The novel begins the morning after “noted child prodigy Colin Singleton” has graduated high school and been dumped for the nineteenth time by a girl named Katherine. Colin takes a bath and notices that he is too big for the bathtub. He feels like an adult pretending to be a kid. Colin reflects on a book he read when he was four about Archimedes, who shouted “Eureka” and ran through the streets when he discovered the phenomenon of water displacement. At the time, Colin asked his mother if he would ever have a “Eureka” moment. She assured him he would. The narrator notes, “But mothers lie. It’s in the job description.”
Colin’s graduation from high school marks a shift from childhood and the life he has always known to adulthood, where, sinking into the bathtub at his parents’ house, he feels out of place. Even Colin’s high school relationship has ended. Colin takes solace in the bathtub, which reminds him of childhood memories, and in his mother’s reassurance that he is a child prodigy destined for greatness. However, as the narrator notes, his mother’s words might have more to do with her love for her child than with any real greatness on Colin’s part.
Back in the present, Colin is too depressed to cry. He gets out of the bath and finds his parents sitting on his bed. Colin hopes that they are there to tell him Katherine XIX has called to ask for him to come back to her. He is a pessimistic person but optimistic when it comes to Katherines. “He always felt they would come back to him,” the narrator states.
Although Colin feels like he should be an adult because he has graduated high school, his relationship with his parents remains one in which they confront him in his bedroom and in which he hopes for their comfort. The way Colin talks about “Katherines” and the fact that Katherine XIX has a number after her name suggests that he has dated many women named Katherine.
Colin finds out that Katherine XIX has called, but only to report that she is worried about him. Colin’s parents hug him and ask him what happened. He tells them Katherine got tired of him. He feels that he will blow up, literally, if his parents don’t leave him alone. Colin’s father immediately follows up by saying that they need to assess Colin’s options for how to most productively spend his summer now that his time is freed up. His first suggestion is a summer class at Northwestern.
Colin’s parents want to be supportive, but his father in particular struggles to be supportive in the way Colin requests. Even though Colin explicitly states that he needs to be alone, his father begins encouraging his son to take summer classes. Colin’s father apparently has a vision of what his son can and should do with his life—a vision that Colin must contend with.
Colin asks for a day before discussing plans. His mother tells him that of course he can have a day and reassures him that he is “so so special.” Colin promptly goes to the bathroom and pukes. Thereafter, his parents finally leave him alone, and he spends the next fourteen hours going through his yearbook and thinking about how none of the people who signed it truly know or care about him.

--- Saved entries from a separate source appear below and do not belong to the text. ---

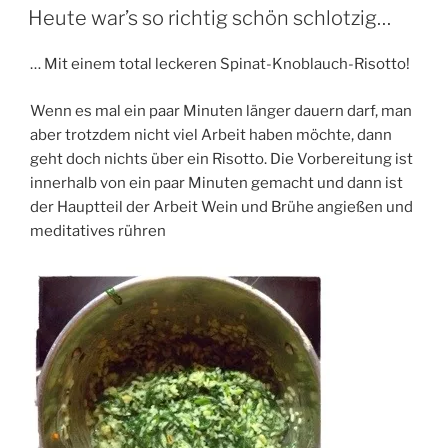
AM
Heute war’s so richtig schön schlotzig…
… Mit einem total leckeren Spinat-Knoblauch-Risotto!
Wenn es mal ein paar Minuten länger dauern darf, man
aber trotzdem nicht viel Arbeit haben möchte, dann
geht doch nichts über ein Risotto. Die Vorbereitung ist
innerhalb von ein paar Minuten gemacht und dann ist
der Hauptteil der Arbeit Wein und Brühe angießen und
meditatives rühren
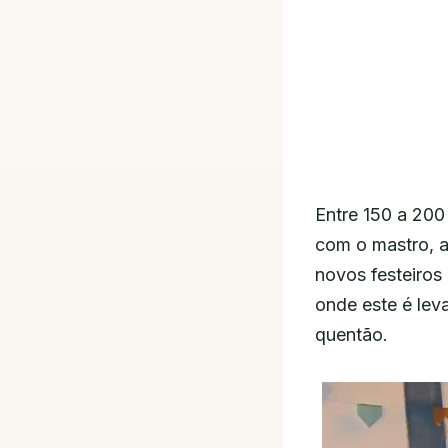
Entre 150 a 200
com o mastro, a
novos festeiros
onde este é lev
quentão.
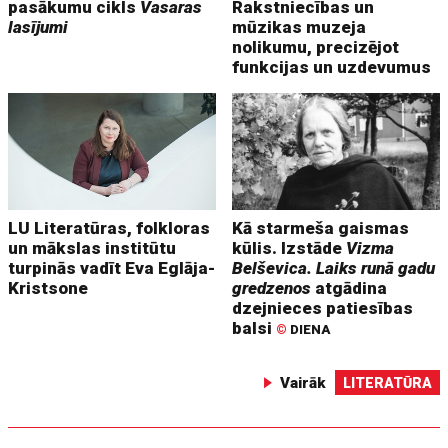
pasākumu cikls
Vasaras
Rakstniecības un
lasījumi
mūzikas muzeja
nolikumu, precizējot
funkcijas un uzdevumus
LU Literatūras, folkloras
Kā starmeša gaismas
un mākslas institūtu
kūlis. Izstāde
Vizma
turpinās vadīt Eva Eglāja-
Belševica. Laiks runā gadu
Kristsone
gredzenos
atgādina
dzejnieces patiesības
balsi
©
DIENA
Vairāk
LITERATŪRA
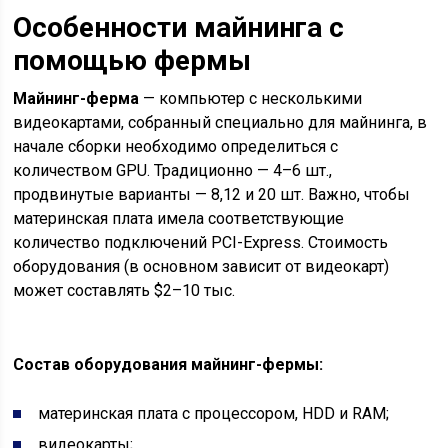
Особенности майнинга с
помощью фермы
Майнинг-ферма
— компьютер с несколькими
видеокартами, собранный специально для майнинга, в
начале сборки необходимо определиться с
количеством GPU. Традиционно — 4–6 шт.,
продвинутые варианты — 8,12 и 20 шт. Важно, чтобы
материнская плата имела соответствующие
количество подключений PCI-Express. Стоимость
оборудования (в основном зависит от видеокарт)
может составлять $2–10 тыс.
Состав оборудования майнинг-фермы:
материнская плата с процессором, HDD и RAM;
видеокарты;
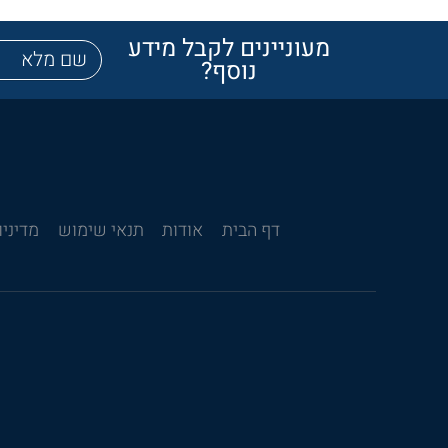
מעוניינים לקבל מידע
נוסף?
דף הבית
אודות
תנאי שימוש
מדיניו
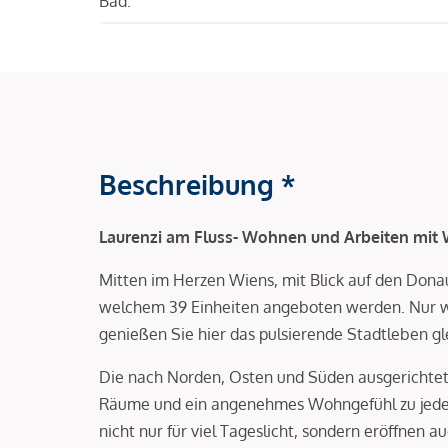
Bad:
Beschreibung *
Laurenzi am Fluss- Wohnen und Arbeiten mit W
Mitten im Herzen Wiens, mit Blick auf den Dona
welchem 39 Einheiten angeboten werden. Nur 
genießen Sie hier das pulsierende Stadtleben gle
Die nach Norden, Osten und Süden ausgerichtet
Räume und ein angenehmes Wohngefühl zu jeder
nicht nur für viel Tageslicht, sondern eröffnen 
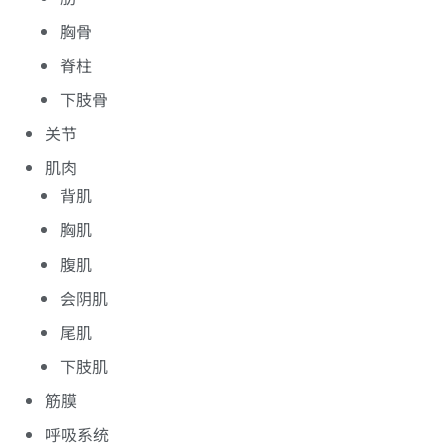
胸骨
脊柱
下肢骨
关节
肌肉
背肌
胸肌
腹肌
会阴肌
尾肌
下肢肌
筋膜
呼吸系统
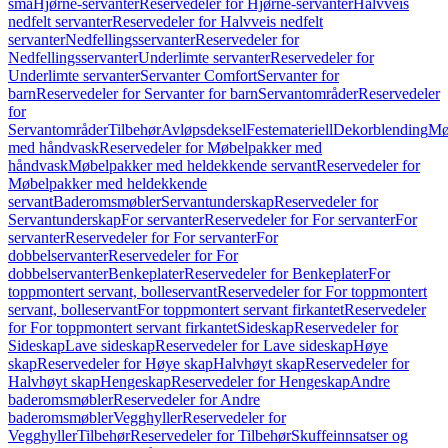
små
Hjørne-servanter
Reservedeler for Hjørne-servanter
Halvveis
nedfelt servanter
Reservedeler for Halvveis nedfelt
servanter
Nedfellingsservanter
Reservedeler for
Nedfellingsservanter
Underlimte servanter
Reservedeler for
Underlimte servanter
Servanter Comfort
Servanter for
barn
Reservedeler for Servanter for barn
Servantområder
Reservedeler
for
Servantområder
Tilbehør
Avløpsdeksel
Festemateriell
Dekorblending
Mø
med håndvask
Reservedeler for Møbelpakker med
håndvask
Møbelpakker med heldekkende servant
Reservedeler for
Møbelpakker med heldekkende
servant
Baderomsmøbler
Servantunderskap
Reservedeler for
Servantunderskap
For servanter
Reservedeler for For servanter
For
servanter
Reservedeler for For servanter
For
dobbelservanter
Reservedeler for For
dobbelservanter
Benkeplater
Reservedeler for Benkeplater
For
toppmontert servant, bolleservant
Reservedeler for For toppmontert
servant, bolleservant
For toppmontert servant firkantet
Reservedeler
for For toppmontert servant firkantet
Sideskap
Reservedeler for
Sideskap
Lave sideskap
Reservedeler for Lave sideskap
Høye
skap
Reservedeler for Høye skap
Halvhøyt skap
Reservedeler for
Halvhøyt skap
Hengeskap
Reservedeler for Hengeskap
Andre
baderomsmøbler
Reservedeler for Andre
baderomsmøbler
Vegghyller
Reservedeler for
Vegghyller
Tilbehør
Reservedeler for Tilbehør
Skuffeinnsatser og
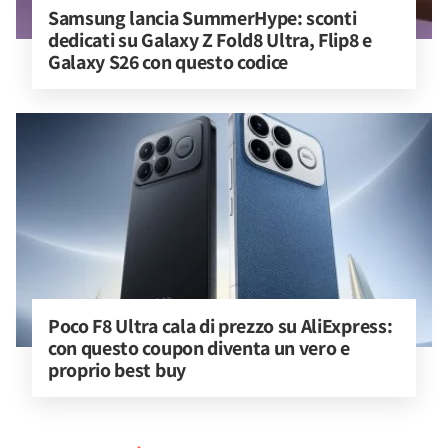
Samsung lancia SummerHype: sconti 
dedicati su Galaxy Z Fold8 Ultra, Flip8 e 
Galaxy S26 con questo codice
Poco F8 Ultra cala di prezzo su AliExpress: 
con questo coupon diventa un vero e 
proprio best buy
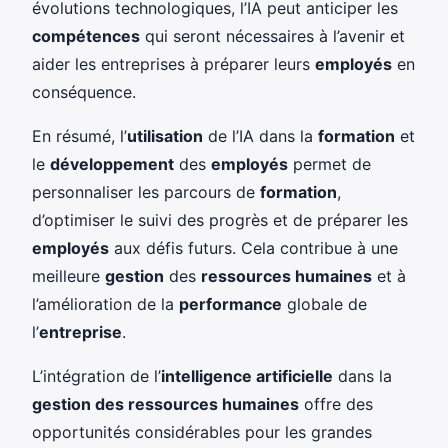
évolutions technologiques, l’IA peut anticiper les
compétences
qui seront nécessaires à l’avenir et
aider les entreprises à préparer leurs
employés
en
conséquence.
En résumé, l’
utilisation
de l’IA dans la
formation
et
le
développement
des
employés
permet de
personnaliser les parcours de
formation
,
d’optimiser le suivi des progrès et de préparer les
employés
aux défis futurs. Cela contribue à une
meilleure
gestion
des
ressources humaines
et à
l’amélioration de la
performance
globale de
l’
entreprise
.
L’intégration de l’
intelligence artificielle
dans la
gestion des ressources humaines
offre des
opportunités considérables pour les grandes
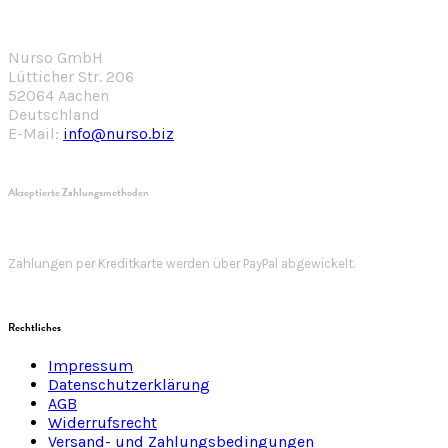
Nurso GmbH
Lütticher Str. 206
52064 Aachen
Deutschland
E-Mail:
info@nurso.biz
Akzeptierte Zahlungsmethoden
Zahlungen per Kreditkarte werden über PayPal abgewickelt.
Rechtliches
Impressum
Datenschutzerklärung
AGB
Widerrufsrecht
Versand- und Zahlungsbedingungen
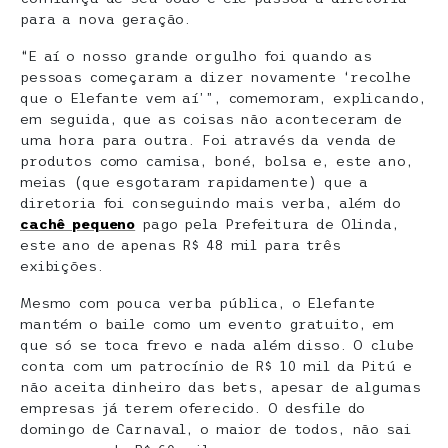
para a nova geração.
“E aí o nosso grande orgulho foi quando as
pessoas começaram a dizer novamente ‘recolhe
que o Elefante vem aí’”, comemoram, explicando,
em seguida, que as coisas não aconteceram de
uma hora para outra. Foi através da venda de
produtos como camisa, boné, bolsa e, este ano,
meias (que esgotaram rapidamente) que a
diretoria foi conseguindo mais verba, além do
cachê pequeno
pago pela Prefeitura de Olinda,
este ano de apenas R$ 48 mil para três
exibições.
Mesmo com pouca verba pública, o Elefante
mantém o baile como um evento gratuito, em
que só se toca frevo e nada além disso. O clube
conta com um patrocínio de R$ 10 mil da Pitú e
não aceita dinheiro das bets, apesar de algumas
empresas já terem oferecido. O desfile do
domingo de Carnaval, o maior de todos, não sai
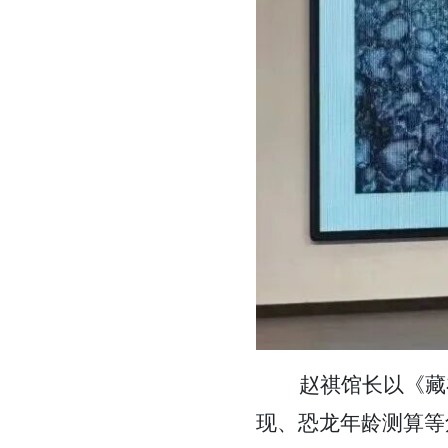
赵祺馆长以《藏
现、恐龙年龄测算等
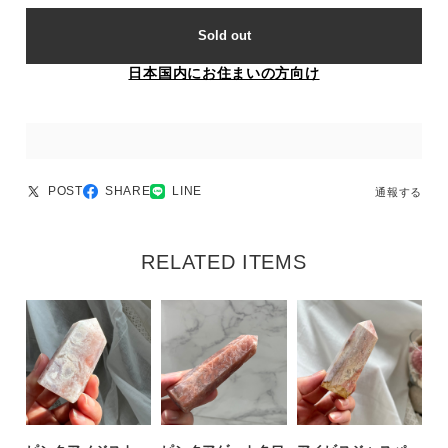
Sold out
日本国内にお住まいの方向け
POST
SHARE
LINE
通報する
RELATED ITEMS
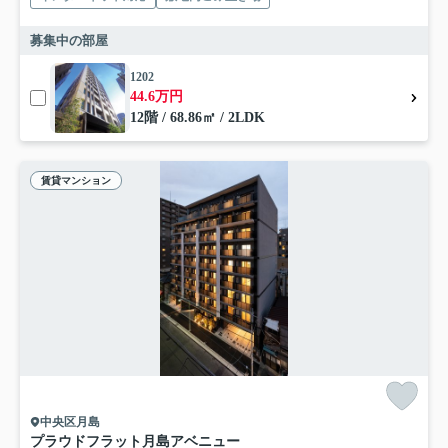
募集中の部屋
1202
44.6万円
12階 / 68.86㎡ / 2LDK
賃貸マンション
中央区月島
プラウドフラット月島アベニュー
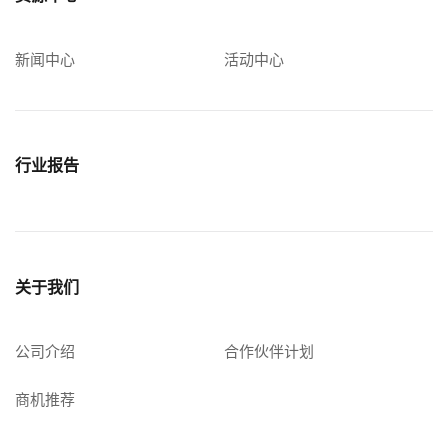
新闻中心
活动中心
行业报告
关于我们
公司介绍
合作伙伴计划
商机推荐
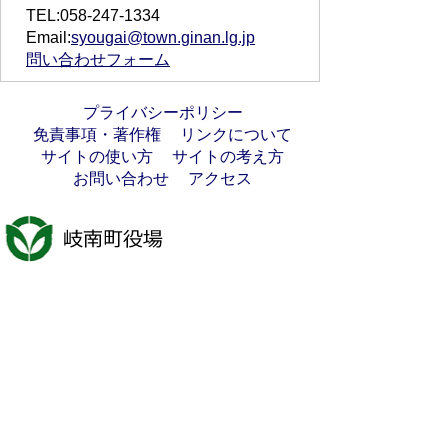
TEL:058-247-1334
Email:
syougai@town.ginan.lg.jp
問い合わせフォーム
プライバシーポリシー
免責事項・著作権
リンクについて
サイトの使い方
サイトの考え方
お問い合わせ
アクセス
〒501-6197
岐阜県羽島郡岐南町八剣7丁目107番地
代表電話番号：058-247-1331
FAX番号：058-247-9904
開庁時間：月曜日～金曜日(祝日を除く)
9時00分～16時45分
法人番号:7000020213021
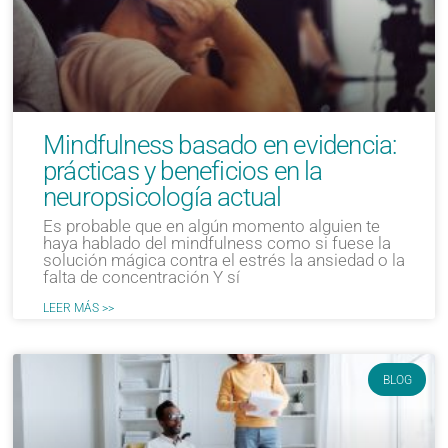
Mindfulness basado en evidencia:
prácticas y beneficios en la
neuropsicología actual
Es probable que en algún momento alguien te
haya hablado del mindfulness como si fuese la
solución mágica contra el estrés la ansiedad o la
falta de concentración Y sí
LEER MÁS >>
BLOG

That Colin vomits immediately after his mother tells him he is “special” shows that he is anxious about the moniker to the point of physical illness. There is a contrast between his mother, who sees him as special, and Colin’s yearbook signers, who represent, for Colin, the rest of the world, and who barely even register his existence.
The signature Colin pays greatest attention to over the course of the fourteen hours is the one from Katherine XIX. She signed the note, “yrs forever, K-a-t-h-e-r-i-n-e.” After staring at it a while, Colin decides the bed is “too comfortable for his state of mind” and moves to the floor. There, he makes anagrams of “yrs forever,” coming up with “sorry fever.” He dwells on this phrase and how it describes his current state. He feels an aching behind his solar plexus and is unable to cry because, “Crying adds something: crying is you, plus tears.” Colin feels instead that he is lacking something. This lack hurts more than any of the many times he has been beaten up.
Katherine XIX is one in a series of nineteen Katherines Colin has dated, but she occupies a huge amount of emotional space in his brain. Colin’s desire to make his body as uncomfortable as his mind shows that he wants his sorrow to be more real and tangible. Although Colin feels that Katherine XIX has taken a piece away from him, Colin’s feeling that he is lacking “something” suggests that he already thinks he might be missing something more complicated and intangible than Katherine XIX herself.